Immediately before the major security industry event the recent RSA Conference 2016, in a follow-up to a previous speaking engagement, Intertrust was honored again to speak at an event in San Francisco sponsored by CbyerTECH entitled “Securing the Internet of Things.” Representing Intertrust on a panel called “Securing Emerging Technologies: 3D Printers, Robots, and Drones” was Intertrust VP of Product Management Vivek Palan. Much of the panel discussion centered on what many of the panelists considered to be an essential motivator for security and privacy in IoT: policy and regulations. As one of the panelists Sid Shetye from Crypteron said, “If there is no regulation or policy, than there will be no security built in.”
There was agreement on the panel that much of the need for policy and regulations around IoT stemmed from the explosion of sensitive data emanating from IoT devices. One example discussed was of an app that tracks the location of a person using data from the sensors in a smartphone. It was pointed out that the same sensors, including a microphone, are available in smartwatches. In the example given, an innocent user might fall under suspicion just for being in the same location as some “bad actors.” Considering the privacy and security implications of data generated from drones, thermostats, connected video cameras, and the like., Vivek said, “Technology capabilities far surpass laws and ethical guidelines.”
Data Bill of Rights
Ken Baylor from Stealth Worker discussed how the ever increasing capacities of hard disk drives means the vast amounts of sensitive data that IoT devices can generate could be stored for an indeterminate amount of time. “Data will never die unless legally forced to die.” These and other issues around IoT data such as defining ownership of the data, clarification of what data is being collected, how it is being used, and so on, can be addressed by privacy policies.
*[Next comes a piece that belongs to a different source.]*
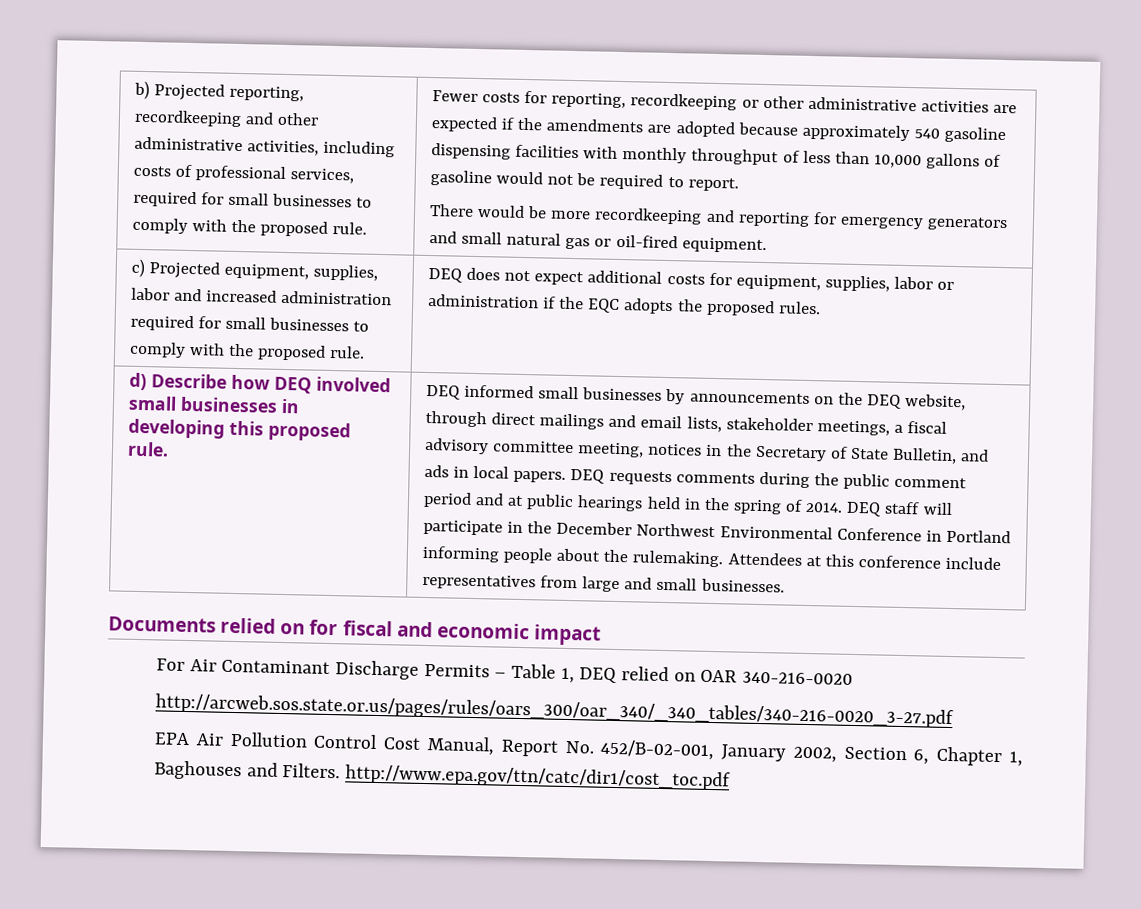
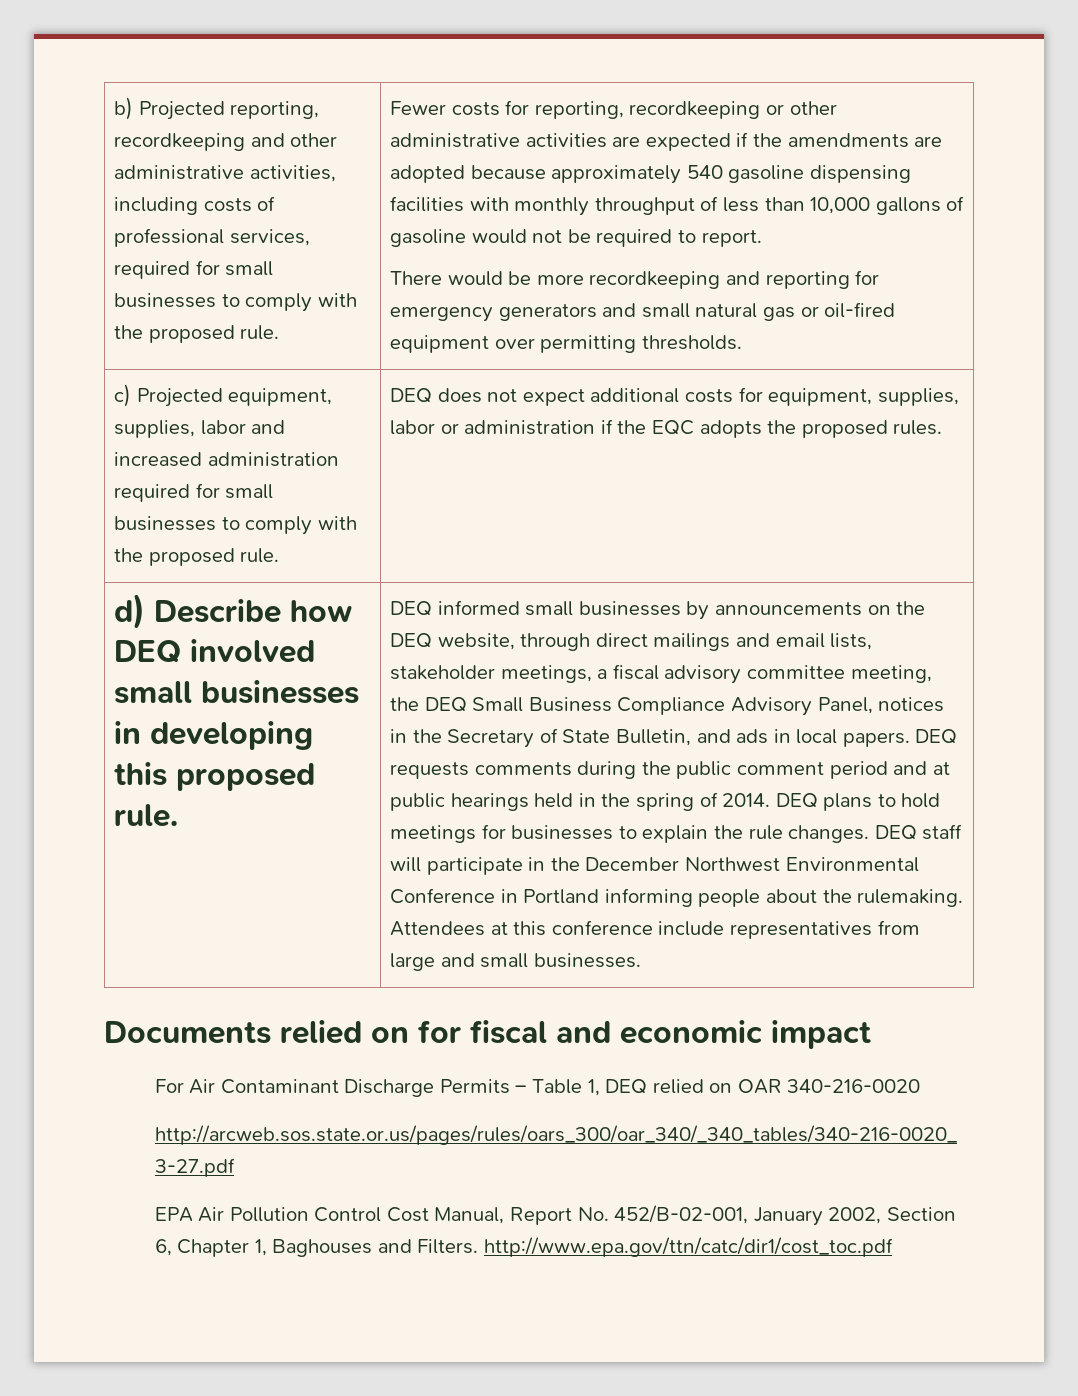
[681,237,767,254] equipment. -> [390,335,742,353] equipment over permitting thresholds.
(645, 450) none -> [390,697,873,716] the DEQ Small Business Compliance Advisory Panel,
(883, 509) none -> [823,793,941,811] [390,824,917,843] plans to hold meetings for businesses to explain the rule changes. DEQ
The point, however, was made that these policies are written by lawyers for lawyers and are difficult for average people to understand, even if they look at them at all.
Given this situation, Vivek predicted that at some point there will be a “Data Bill of Rights.” Ideally, this would be a commonly accepted framework identifying the rights of individuals over the data being collected about them. “It would clarify what is acceptable in the use of this data and the rights to have that data secured.”
Having a Data Bill of Rights in this digital age does make sense. In fact, the vast and always increasing amounts of data collected on individuals combined with a legal framework largely developed in an analog age show the obvious need for this sort of policy. Of course, actually framing and implementing such a document is a massive and difficult undertaking. The data protection laws put in place by the European Union are considered to be the most advanced and friendly toward individual rights. On the other hand, Vivek pointed out, “Entrepreneurs in Europe are frustrated they can't move as fast as they would like, and they can't do free services.” As regulators and industry grope their way forward in defining data rights in the 21st century, finding the right balance for both individuals and organizations will continue to be contentious and difficult work. Still, with the deluge of IoT data on its way, there is no time to lose.